Такое вот восхваление, очень в духе Золя. Но автор романа «Нана» тут же принялся делать оговорки. На его взгляд, последняя выставка импрессионистов сослужила им плохую службу. Нет сомнений, что импрессионизм — это передовой отряд современной живописи, та «подымающаяся волна модернизма, которую не остановить, которая мало-помалу подмывает Школу изящных искусств, Академию, все их приёмы и все их условности». В общем, разве можно в век железных дорог рисовать так же, как в эпоху Людовика XIV? Но при этом не является ли ошибкой проведение подобных групповых выставок? Не позволяют ли они разным посредственным художникам просачиваться в образовавшуюся брешь? И напоследок, in cauda venenum
[176], убийственное замечание: «К великому несчастью, ни один из художников этой группы не сумел мощно и неопровержимо воплотить в своих произведениях новые истины, которые только начинают обретать в их творчестве более-менее чёткие формы». А далее напрашивается мысль: то, к чему импрессионизм ещё только стремится, натурализм уже нашёл благодаря ему, Золя. И он продолжает: «Эти новые истины неоспоримы, но нигде, ни у одного из них мы не видим их воплощения в жизнь уверенной рукой мастера. Все эти художники лишь предвестники будущего, гения среди них нет, он ещё не родился. Всем понятно, чего они добиваются, и их право на это никто не оспаривает, но тщетно мы будем искать среди их работ шедевр, который бы зримо утвердил их истину и заставил бы склонить перед ней голову Так что борьба импрессионистов пока не принесла ожидаемых результатов, их творения не доросли до уровня их притязаний, они всё что-то лепечут и никак не могут найти нужные слова»
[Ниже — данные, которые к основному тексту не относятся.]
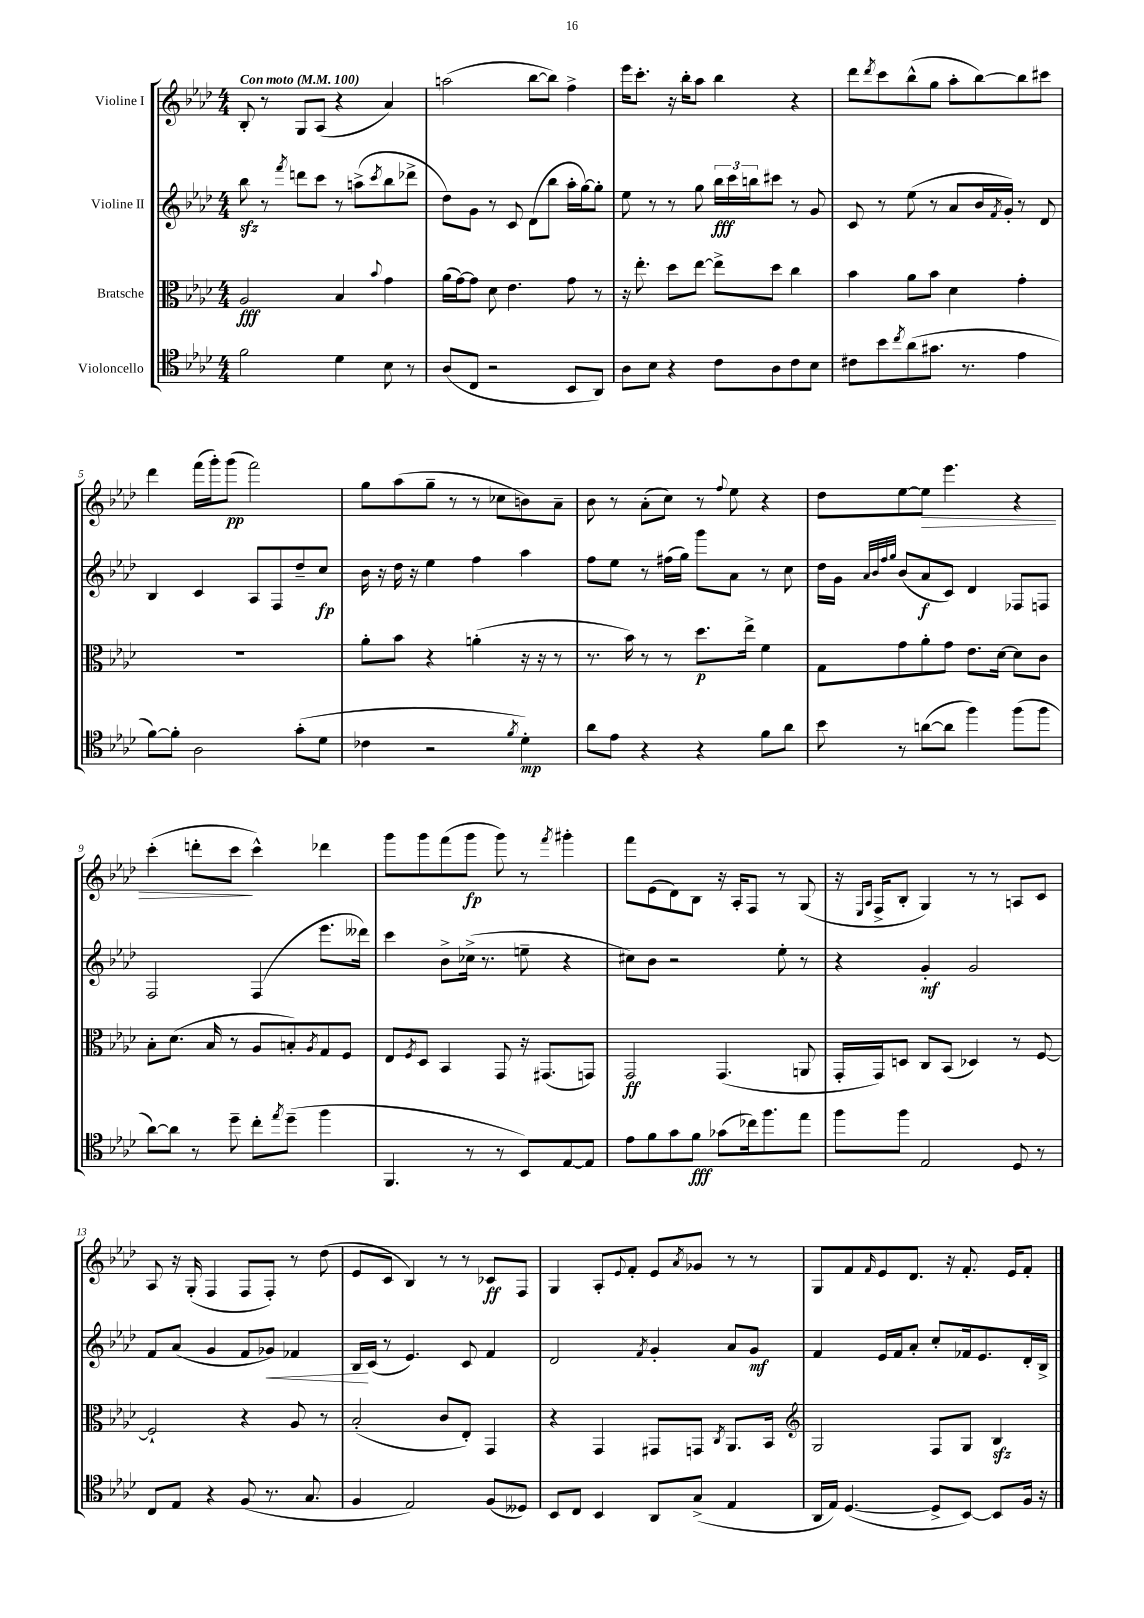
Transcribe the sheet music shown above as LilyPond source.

<<
\new StaffGroup <<
\new Staff = "s0" \with { instrumentName = "Violine I" } {
    \clef treble \key aes \major \numericTimeSignature \time 4/4 \tempo "Con moto" 4 = 100
    bes8-. r8 g8 aes8( r4 aes'4) |
    a''2( bes''8~ bes''8) f''4-> |
    ees'''16 c'''8.-. r16 bes''16-. aes''8 bes''4 r4 |
    des'''8 \acciaccatura { des'''8 } c'''8 bes''8-^( g''8 aes''8-. bes''8~) bes''8 cis'''8 |
    des'''4 f'''16( g'''16-.) g'''8\pp( f'''2) |
    g''8 aes''8( g''8-- r8 r8 ces''8 b'8) aes'8-- |
    bes'8 r8 aes'8-.( c''8) r8 \appoggiatura { f''8 } ees''8 r4 |
    des''8 ees''8~ ees''8\> ees'''4. r4 |
    c'''4-.( d'''8-. c'''8\! c'''4-^) des'''4 |
    g'''8 g'''8 f'''8( g'''8\fp g'''8) r8 \acciaccatura { f'''8 } gis'''4-. |
    f'''8 ees'8( des'8) bes8 r16 aes16-. f8 r8 g8( |
    r16 \grace { ees16 aes16 } f16-> bes8-. g4) r8 r8 a8 c'8 |
    aes8 r16 g16-.( f4 f8 f8-.) r8 des''8( |
    ees'8 c'8 bes4) r8 r8 ces'8\ff f8 |
    g4 aes8-. \appoggiatura { ees'8 } f'8-. ees'8 \acciaccatura { aes'8 } ges'8 r8 r8 |
    g8 f'8 \grace { f'16 } ees'8 des'8. r16 f'8.-. ees'16 f'8-. \bar "|." |
}
\new Staff = "s1" \with { instrumentName = "Violine II" } {
    \clef treble \key aes \major \numericTimeSignature \time 4/4
    bes''8\sfz r8 \acciaccatura { f'''8 } d'''8 c'''8 r8 a''8->( \acciaccatura { c'''8 } bes''8 des'''8-> |
    des''8) g'8 r8 c'8 des'8( bes''8 aes''16-. g''16~) g''8-. |
    ees''8 r8 r8 g''8 \tuplet 3/2 { bes''16\fff c'''16 b''16 } cis'''8 r8 g'8 |
    c'8 r8 ees''8( r8 aes'8 bes'16 \acciaccatura { f'8 } g'16-.) r8 des'8 |
    bes4 c'4 aes8 f8 des''8-- c''8\fp |
    bes'16 r16 des''16 r16 ees''4 f''4 aes''4 |
    f''8 ees''8 r8 fis''16( g''16) g'''8 aes'8 r8 c''8 |
    des''16 g'16 \grace { aes'32 bes'32 f''32 g''32 } bes'8( aes'8\f c'8) des'4 fes8 f8 |
    f2 f4( ees'''8. deses'''16) |
    c'''4 bes'8-> ces''16->( r8. e''8-- r4 |
    cis''8) bes'8 r2 ees''8-. r8 |
    r4 g'4-.\mf g'2 |
    f'8 aes'8( g'4 f'8 ges'8\<) fes'4 |
    bes16\! c'16( r8 ees'4.) c'8 f'4 |
    des'2 \acciaccatura { f'8 } g'4-. aes'8 g'8\mf |
    f'4 ees'16 f'16 aes'8-. c''8-. fes'16 ees'8. des'16-. bes16-> \bar "|." |
}
\new Staff = "s2" \with { instrumentName = "Bratsche" } {
    \clef alto \key aes \major \numericTimeSignature \time 4/4
    aes2\fff bes4 \appoggiatura { bes'8 } g'4 |
    aes'16( g'16~) g'8 des'8 ees'4. g'8 r8 |
    r16 ees''8.-. des''8 ees''8~ ees''8-> des''8 c''4 |
    bes'4 aes'8 bes'8 des'4 g'4-. |
    R1 |
    aes'8-. bes'8 r4 a'4-.( r16 r16 r8 |
    r8. bes'16) r8 r8 des''8.\p ees''16-> f'4 |
    g8 g'8 aes'8-. g'8 ees'8. des'16~ des'8 c'8 |
    bes8-. des'8.( bes16 r8 aes8 b8-.) \acciaccatura { aes8 } g8 f8 |
    ees8 \acciaccatura { f8 } des8 bes,4 g,8 r16 gis,8.( g,8) |
    g,2\ff g,4.( a,8 |
    g,16-. g,16) d8 c8 bes,8( des4) r8 f8~ |
    f2-! r4 aes8 r8 |
    bes2-.( c'8 ees8-.) g,4 |
    r4 g,4 gis,8 g,8 \acciaccatura { c8 } aes,8. bes,16 |
    \clef treble g2 f8 g8 bes4\sfz \bar "|." |
}
\new Staff = "s3" \with { instrumentName = "Violoncello" } {
    \clef tenor \key aes \major \numericTimeSignature \time 4/4
    f'2 des'4 bes8 r8 |
    aes8( c8 r2 bes,8 aes,8) |
    aes8 bes8 r4 c'8 aes8 c'8 bes8 |
    cis'8 bes'8 \acciaccatura { c''8 } aes'8( gis'8. r8. ees'4 |
    f'8~) f'8-. aes2 g'8-.( des'8 |
    ces'4 r2 \acciaccatura { f'8 } des'4-.\mp) |
    aes'8 ees'8 r4 r4 f'8 aes'8 |
    bes'8 r8 a'8~( a'8 f''4) f''8( f''8 |
    aes'8~) aes'8 r8 des''8-- c''8-. \acciaccatura { ees''8 } des''8--( f''4 |
    f,4. r8 r8 bes,8) ees8~ ees8 |
    ees'8 f'8 g'8 f'8\fff ges'8( ces''16) f''8. ees''8 |
    f''8 f''8 ees2 des8 r8 |
    c8 ees8 r4 f8( r8. g8. |
    f4 ees2) f8( deses8) |
    bes,8 c8 bes,4 aes,8 g8->( ees4 |
    aes,16 ees16) des4.~( des8-> bes,8~) bes,8 f16 r16 \bar "|." |
}
>>
>>
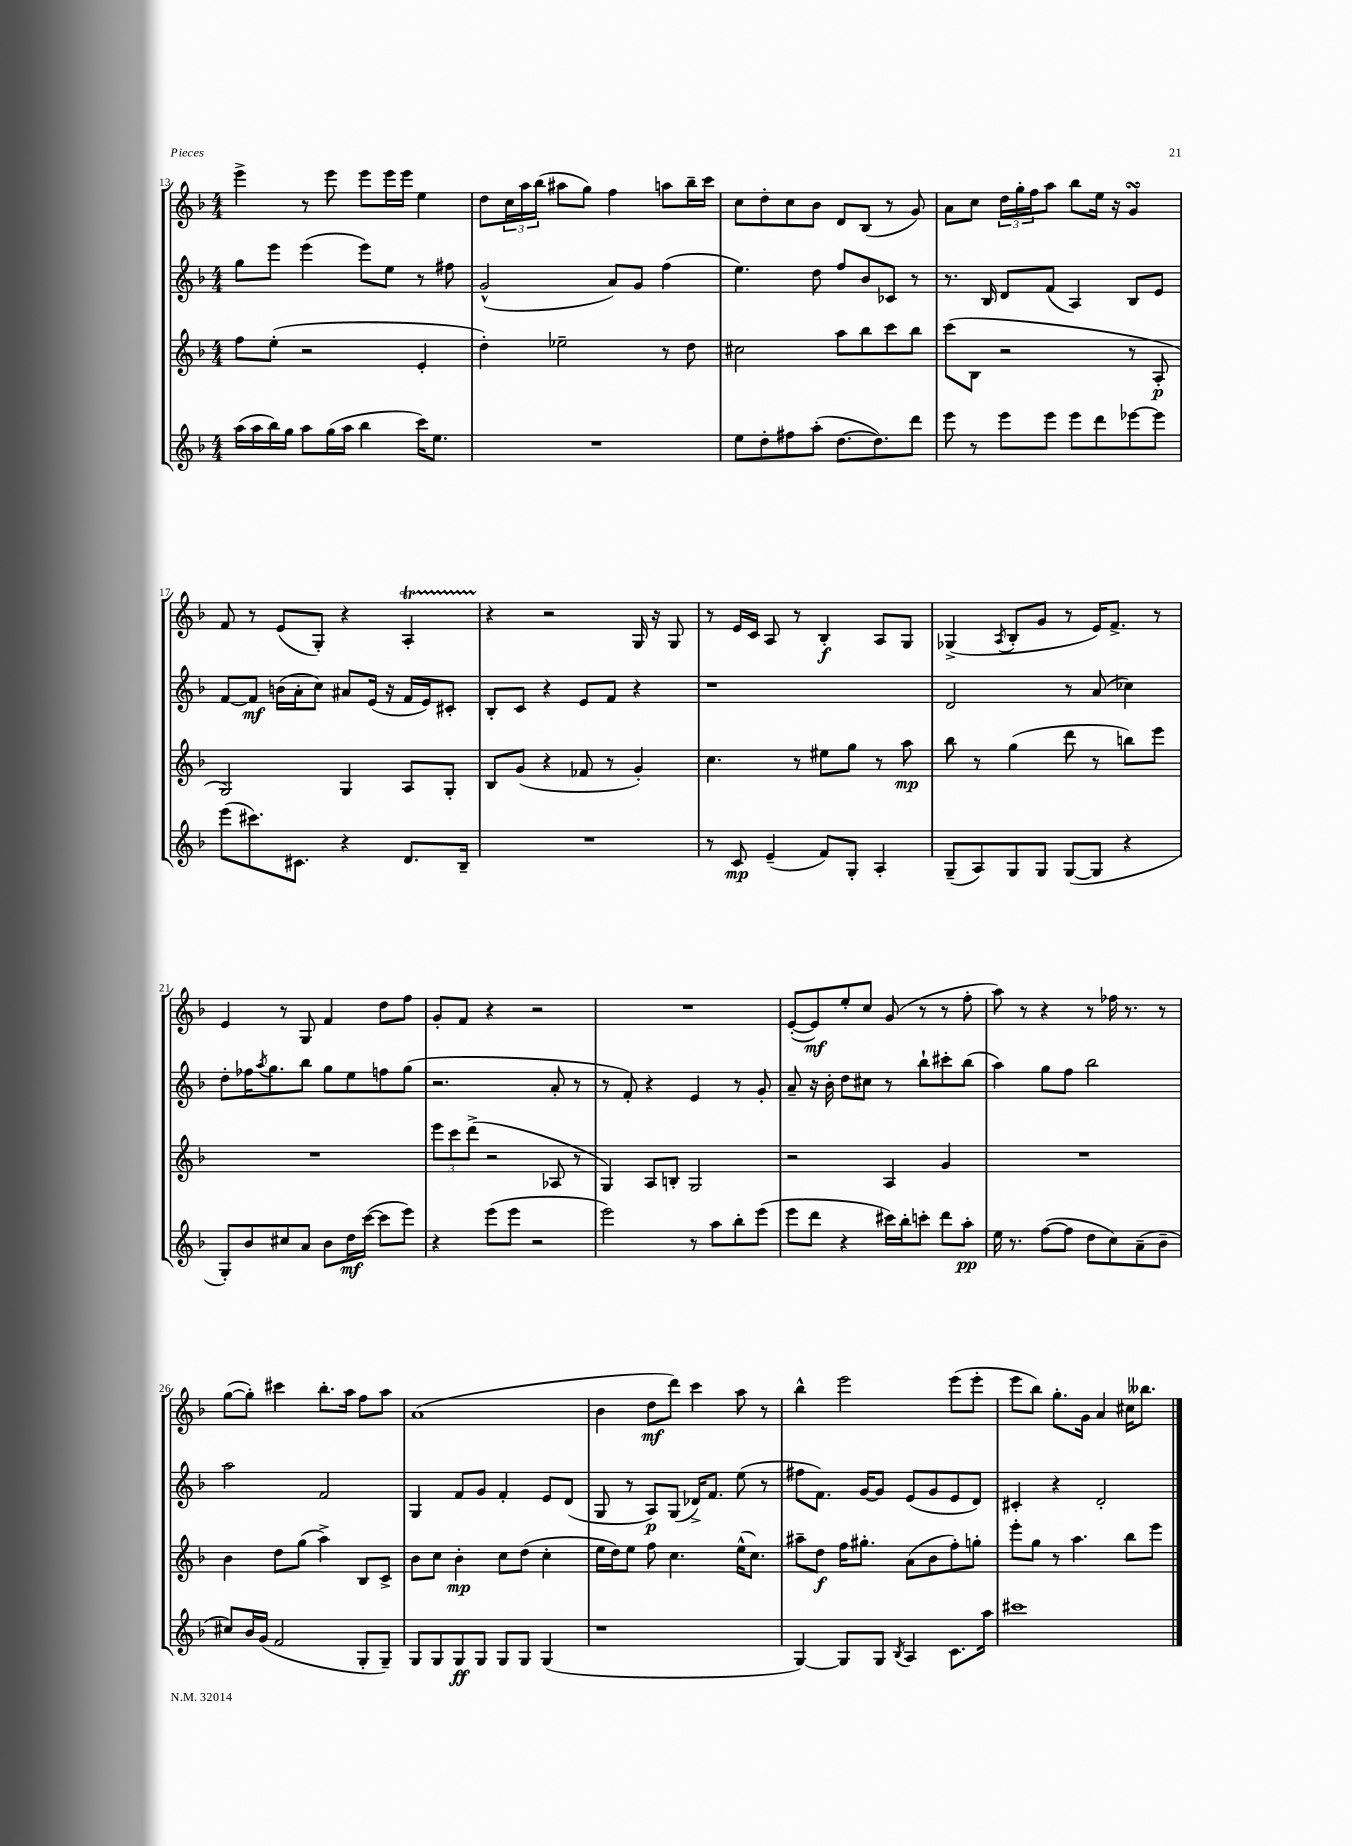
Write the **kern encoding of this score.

**kern	**kern	**kern	**kern
*staff4	*staff3	*staff2	*staff1
*clefG2	*clefG2	*clefG2	*clefG2
*k[b-]	*k[b-]	*k[b-]	*k[b-]
*M4/4	*M4/4	*M4/4	*M4/4
(16aa	8ff	8gg	4eee^
16aa	.	.	.
16bb-)	(8ee'	8eee	.
16gg	.	.	.
8aa	2r	(4eee	8r
(16gg	.	.	8eee
16aa	.	.	.
4bb-	.	8eee)	8eee
.	.	8ee	16eee
.	.	.	16eee
16ccc)	4e'	8r	4ee
8.ee	.	.	.
.	.	8ff#	.
=	=	=	=
1r	4dd')	(2g^^	8dd
.	.	.	24cc
.	.	.	24aa
.	.	.	(24bb-
.	2ee-~	.	8aa#
.	.	.	8gg)
.	.	8a)	4ff
.	.	8g	.
.	8r	(4ff	8aa
.	8dd	.	16bb-~
.	.	.	16ccc
=	=	=	=
8ee	2cc#	4.ee)	8cc
8dd'	.	.	8dd'
8ff#	.	.	8cc
(8aa'	.	8dd	8b-
[8.dd	8aa	8ff	8d
.	8bb-	8b-	(8B-
8.dd])	.	.	.
.	8ccc	8c-	8r
8ddd	8bb-	8r	8g)
=	=	=	=
8eee	(8ccc	8.r	8a
8r	8B-	.	8cc
.	.	16B-	.
8eee	2r	8d	24dd
.	.	.	24gg'
.	.	.	24ff
8eee	.	(8f	8aa
8eee	.	4A)	8bb-
8ddd	.	.	16ee
.	.	.	16r
[8eee-	8r	8B-	4g
8eee-]	8A'	8e	.
=	=	=	=
(8eee	2G)	[8f	8f
8.ccc#)	.	8f]	8r
.	.	(16b	(8e
8.c#	.	16a'	.
.	.	8cc)	8G')
4r	4G	8a#	4r
.	.	(16e	.
.	.	16r	.
8.d	8A	16f	4A'
.	.	16e)	.
.	8G'	8c#'	.
16B-~	.	.	.
=	=	=	=
1r	8B-	8B-'	4r
.	(8g	8c	.
.	4r	4r	2r
.	8f-	8e	.
.	8r	8f	.
.	4g')	4r	16G
.	.	.	16r
.	.	.	8G
=	=	=	=
8r	4.cc	1r	8r
8c	.	.	16e
.	.	.	16c
(4e~	.	.	8A
.	8r	.	8r
8f)	8ee#	.	4B-'
8G'	8gg	.	.
4A'	8r	.	8A
.	8aa	.	8G
=	=	=	=
(8G~	8bb-	2d	(4G-^
8A)	8r	.	.
.	.	.	8qA
8G	(4gg	.	8B-'
8G	.	.	8g
([8G	8ddd	8r	8r
8G]	8r	(8a	16e)
.	.	.	8.f^
4r	8bb)	4cc-)	.
.	8eee	.	8r
=	=	=	=
8G')	1r	8dd'	4e
8b-	.	16ff-	.
.	.	8qaa	.
.	.	8.gg	.
8cc#	.	.	8r
8a	.	8bb-	8G
8b-	.	8gg	4f
16dd	.	8ee	.
([16ccc	.	.	.
8ccc]	.	8ff	8dd
8eee)	.	(8gg	8ff
=	=	=	=
4r	12eee	2.r	8g'
.	12ccc	.	.
.	.	.	8f
.	(12ddd^	.	.
(8eee	2r	.	4r
8eee	.	.	.
2r	.	.	2r
.	8A-	8a'	.
.	8r	8r	.
=	=	=	=
2eee)	4G)	8r	1r
.	.	8f')	.
.	8A	4r	.
.	8B'	.	.
8r	2G	4e	.
8aa	.	.	.
8bb-'	.	8r	.
(8eee	.	8g'	.
=	=	=	=
8eee	2r	8a~	([8e'
8ddd	.	16r	8e])
.	.	16b-'	.
4r	.	8dd	8ee'
.	.	8cc#	8cc
16ccc#)	4A	8r	(8g
16bb-'	.	.	.
8ccc'	.	8bb-`	8r
8ddd	4g	8ccc#'	8r
8aa'	.	(8bb-	8ff'
=	=	=	=
16ee	1r	4aa)	8aa)
8.r	.	.	.
.	.	.	8r
([8ff	.	8gg	4r
8ff]	.	8ff	.
8dd	.	2bb-	8r
8cc)	.	.	16ff-
.	.	.	8.r
(8a~	.	.	.
8b-~	.	.	8r
=	=	=	=
8cc#)	4b-	2aa	([8gg
16b-	.	.	8gg'])
(16g	.	.	.
2f	8dd	.	4ccc#
.	(8gg	.	.
.	4aa^)	2f	8.bb-'
.	.	.	16aa
8G'	8B-	.	8ff
8G~)	8c^	.	8aa
=	=	=	=
8G	8b-	4G	(1a
8G	8cc	.	.
8G	4b-'	8f	.
8G	.	8g	.
8G	8cc	4f'	.
8G	(8dd	.	.
(4G	4cc'	8e	.
.	.	(8d	.
=	=	=	=
1r	16ee	8G	4b-
.	16dd)	.	.
.	8ee	8r	.
.	8ff	8A)	8dd
.	4.cc	(8G	8ddd)
.	.	16d-^)	4ccc
.	.	8.f	.
.	(16ee^^	(8ee	8aa
.	8.cc)	.	.
.	.	8r	8r
=	=	=	=
[4G)	8aa#~	8ff#	4bb-^^
.	8dd	8.f)	.
8G]	16ff	.	2eee
.	8.gg#'	[16g	.
8G	.	8g]	.
8qB-	.	.	.
4A	(8a	(8e	.
.	8b-	8g	.
8.c	8ff')	8e	(8eee
.	8gg'	8d)	8eee'
16aa	.	.	.
=	=	=	=
1ccc#	8eee'	4c#'	8eee
.	8gg	.	8bb-)
.	8r	4r	8.gg'
.	4.aa	.	.
.	.	.	16g
.	.	2d'	4a
.	8bb-	.	16cc#
.	.	.	8.bb--
.	8eee	.	.
==	==	==	==
*-	*-	*-	*-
[177]. Посыл понятен: у импрессионистов нет лидера, нет своего гения; если бы он имелся, успех у публики им был бы обеспечен, пример тому — он сам и его романы.
Импрессионисты были в ярости. Но не Сезанн. К тому же Золя впервые в жизни удостоил его хоть какой-то похвалы, этак снисходительно упомянул вскользь: «Г-н Поль Сезанн с его темпераментом большого художника, который по-прежнему бьётся в поисках собственного стиля, всё же ближе к Курбе, чем к Делакруа».
Сезанн доволен. Эмиль написал о нём — наконец-то! Почувствовал ли он снисходительность и недопонимание в высказываниях друга? Конечно, сравнение с Курбе и Делакруа льстило, но Золя был не в состоянии реально оценить проделанную Полем гигантскую работу, он даже не понял, что тот уже отошёл от импрессионизма и торит собственный путь, ни на чей другой не похожий. Что касается импрессионизма, то на его счёт мнения друзей совпадали: да, это «новая истина», и уж кто-кто, а Сезанн-то по своему опыту знал, сколько за всем новым стоит упорного труда, поисков и метаний. И он совсем не обиделся на Золя за его вялую похвалу, он прекрасно понимал, сколько ему ещё предстоит сделать.